## Instructions to follow
Once the line containing "Miksi jotkut käyttäjäryhmät" is found, copy it and each subsequent line exactly. Stop at the end of the records below.

## Saved data entries
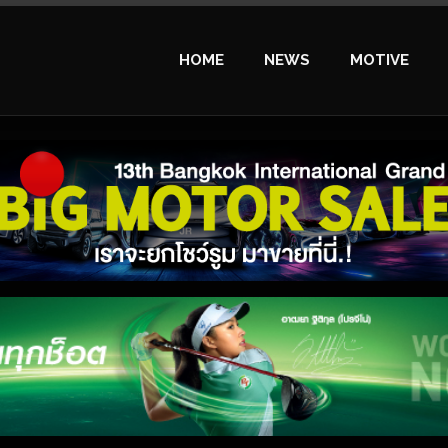
HOME
NEWS
MOTIVE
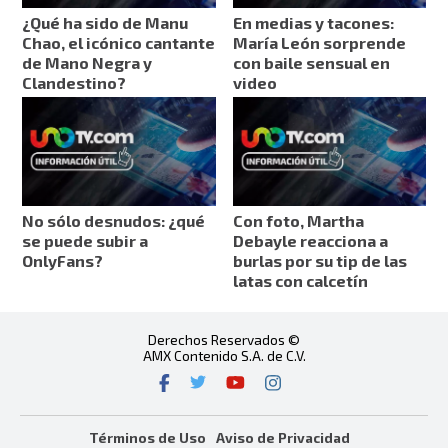
¿Qué ha sido de Manu
En medias y tacones:
Chao, el icónico cantante
María León sorprende
de Mano Negra y
con baile sensual en
Clandestino?
video
No sólo desnudos: ¿qué
Con foto, Martha
se puede subir a
Debayle reacciona a
OnlyFans?
burlas por su tip de las
latas con calcetín
Derechos Reservados ©
AMX Contenido S.A. de C.V.
Términos de Uso
Aviso de Privacidad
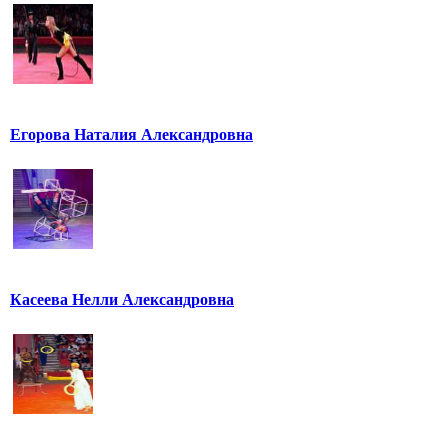
Егорова Наталия Александровна
Касеева Нелли Александровна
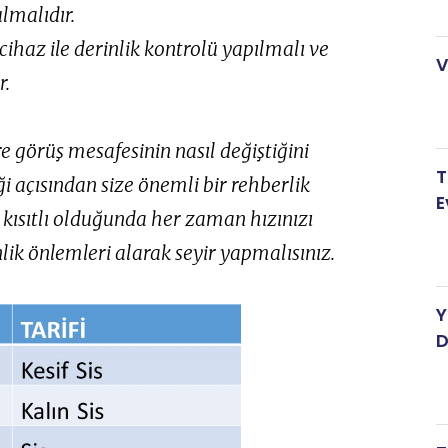
lmalıdır.
cihaz ile derinlik kontrolü yapılmalı ve
V
r.
re görüş mesafesinin nasıl değiştiğini
T
ği açısından size önemli bir rehberlik
E
kısıtlı olduğunda her zaman hızınızı
lik önlemleri alarak seyir yapmalısınız.
Y
D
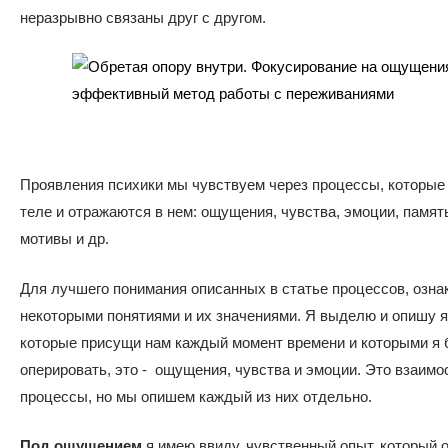
неразрывно связаны друг с другом.
Проявления психики мы чувствуем через процессы, которые
теле и отражаются в нем: ощущения, чувства, эмоции, памят
мотивы и др.
Для лучшего понимания описанных в статье процессов, озна
некоторыми понятиями и их значениями. Я выделю и опишу я
которые присущи нам каждый момент времени и которыми я 
оперировать, это - ощущения, чувства и эмоции. Это взаим
процессы, но мы опишем каждый из них отдельно.
Под
ощущением
я имею ввиду, чувственный опыт, который 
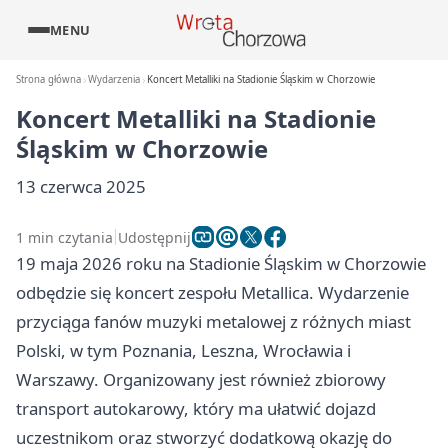
MENU
Strona główna
Wydarzenia
Koncert Metalliki na Stadionie Śląskim w Chorzowie
Koncert Metalliki na Stadionie
Śląskim w Chorzowie
13 czerwca 2025
1 min czytania
Udostępnij
19 maja 2026 roku na Stadionie Śląskim w Chorzowie
odbędzie się koncert zespołu Metallica. Wydarzenie
przyciąga fanów muzyki metalowej z różnych miast
Polski, w tym Poznania, Leszna, Wrocławia i
Warszawy. Organizowany jest również zbiorowy
transport autokarowy, który ma ułatwić dojazd
uczestnikom oraz stworzyć dodatkową okazję do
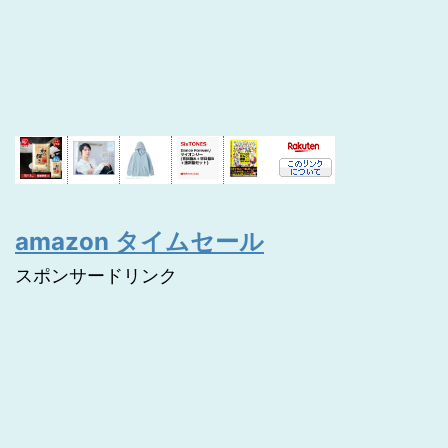
amazon タイムセール
スポンサードリンク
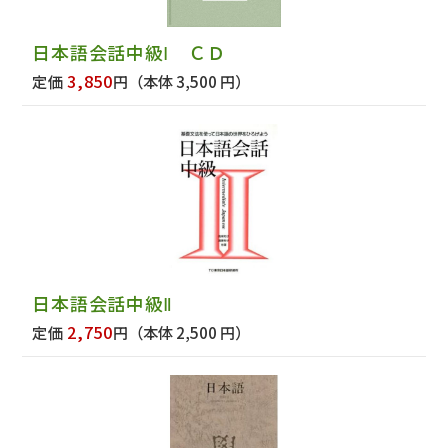
日本語会話中級Ⅰ ＣＤ
3,850
定価
円
（本体 3,500 円）
日本語会話中級Ⅱ
2,750
定価
円
（本体 2,500 円）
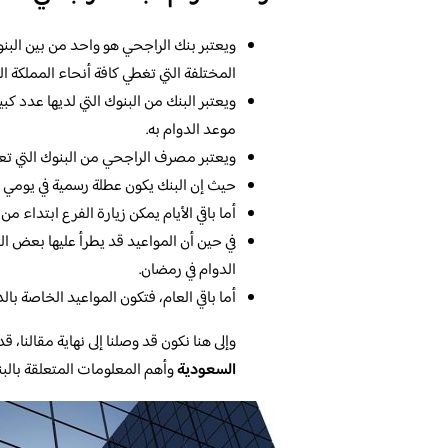
ويعتبر بنك الراجحي هو واحد من بين البنو
المختلفة التي تغطي كافة أنحاء المملكة ال
ويعتبر البنك من البنوك التي لديها عدد كب
موعد الدوام به.
ويعتبر مصرف الراجحي من البنوك التي تع
حيث إن البنك يكون عطلة رسمية في يومي ا
أما باقي الأيام يمكن زيارة الفرع ابتداء م
في حين أن المواعيد قد يطرأ عليها بعض الت
الدوام في رمضان.
أما باقي العام، فتكون المواعيد الخاصة بال
وإلى هنا نكون قد وصلنا إلى نهاية مقالنا، ق
السعودية
وأهم المعلومات المتعلقة بالب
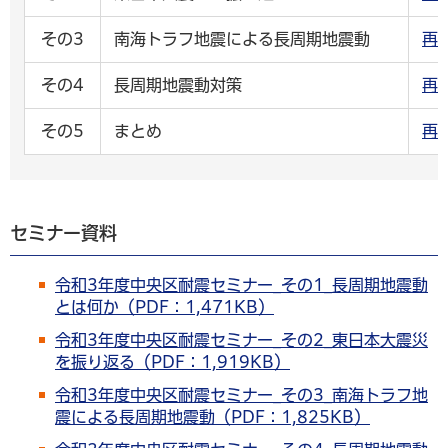
その3
南海トラフ地震による長周期地震動
再
その4
長周期地震動対策
再
その5
まとめ
再
セミナー資料
令和3年度中央区耐震セミナー_その1_長周期地震動
とは何か（PDF：1,471KB）
令和3年度中央区耐震セミナー_その2_東日本大震災
を振り返る（PDF：1,919KB）
令和3年度中央区耐震セミナー_その3_南海トラフ地
震による長周期地震動（PDF：1,825KB）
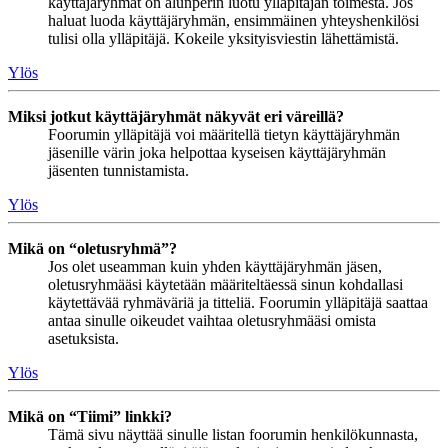
käyttäjäryhmät on alunperin luotu ylläpitäjän toimesta. Jos
haluat luoda käyttäjäryhmän, ensimmäinen yhteyshenkilösi
tulisi olla ylläpitäjä. Kokeile yksityisviestin lähettämistä.
Ylös
Miksi jotkut käyttäjäryhmät näkyvät eri väreillä?
Foorumin ylläpitäjä voi määritellä tietyn käyttäjäryhmän
jäsenille värin joka helpottaa kyseisen käyttäjäryhmän
jäsenten tunnistamista.
Ylös
Mikä on “oletusryhmä”?
Jos olet useamman kuin yhden käyttäjäryhmän jäsen,
oletusryhmääsi käytetään määriteltäessä sinun kohdallasi
käytettävää ryhmäväriä ja titteliä. Foorumin ylläpitäjä saattaa
antaa sinulle oikeudet vaihtaa oletusryhmääsi omista
asetuksista.
Ylös
Mikä on “Tiimi” linkki?
Tämä sivu näyttää sinulle listan foorumin henkilökunnasta,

## Reply
Miksi jotkut käyttäjäryhmät näkyvät eri väreillä?
Foorumin ylläpitäjä voi määritellä tietyn käyttäjäryhmän
jäsenille värin joka helpottaa kyseisen käyttäjäryhmän
jäsenten tunnistamista.
Ylös
Mikä on “oletusryhmä”?
Jos olet useamman kuin yhden käyttäjäryhmän jäsen,
oletusryhmääsi käytetään määriteltäessä sinun kohdallasi
käytettävää ryhmäväriä ja titteliä. Foorumin ylläpitäjä saattaa
antaa sinulle oikeudet vaihtaa oletusryhmääsi omista
asetuksista.
Ylös
Mikä on “Tiimi” linkki?
Tämä sivu näyttää sinulle listan foorumin henkilökunnasta,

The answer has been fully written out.